Part 10: Big data, coarse graining, and “effective” approximations
In the previous post, I looked at how large scale properties of graphs could be calculated from smaller scales, and how the graph itself reveals the computation! Before we end this series of posts, we need to finish addressing the elephant in the room, which is scale, in all its interpretations! We already saw in part 8 what happens when we zoom into a graph of even moderate size, when it has dense interconnectivity. We lose our way, and find it hard to track causality. For some, the solution is to use one of several inscrutable Artificial Neural Network techniques being developed in the ML research community, which mistakenly (in my opinon) try to replace graphs with Euclidean embeddings. But there’s a lot we can do without throwing away causal explanation. In this post, I want to show how the concept of semantic spacetime shows us how to stay in control of a more traditional and causal alternative: we can apply classic methods from statistical mechanics to integrate out degrees of freedom, leaving a controllable approximation over a scale parameter.
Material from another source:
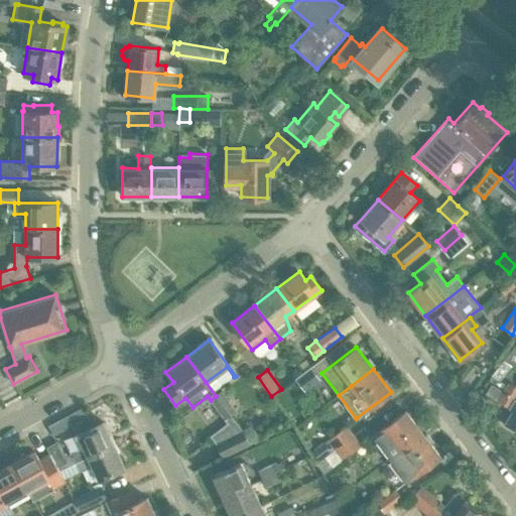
[(514,399),(515,396),(515,387),(508,383),(506,387),(502,385),(499,391),(503,393),(514,399)]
Big data — why do we want it?
The fact is that it mainly became popular to accumulate Big Data when disk prices fell below a certain threshold of affordability in the tech industry. Supply drove demand more than direction. We can blame tech marketing for some gratuitous over-usage of storage during those times, but — if it has been advocated indiscriminately in the past, then — today there’s a higher level of sophistication involved in the use of large caches of data. Perhaps the same can’t be said of CPU time.
Let’s recall the two main reasons for using data:
To seek answers about empirically gathered data, i.e. to determine (repeatable) causal relationships.
To combine data through models in order to generate composite outcomes (e.g. for modern “AI” syntheses) like an expert system.
The former is a traditional view of scientific inquiry — high fidelity signal analysis, as “objective” as can be. In the latter, there’s a kind of artistic license like making photo-fit mug shots from body parts— we don’t have full causal integrity in the story between input and output, but we apply superpositionsover possible “worlds” or “alternative states” to compose an outcome to be judged on the merits of later applicability. Not every data set (large or small) will contain all the information we need to make it meaningful by itself. Semantics are not always apparent from observable dynamics. Nonetheless, we might still be able to combine one source with another, to “imagine” possible ideas, as we do in “AI” methods — again, a bit like a photo-fit face pieced together to identify a criminal suspect.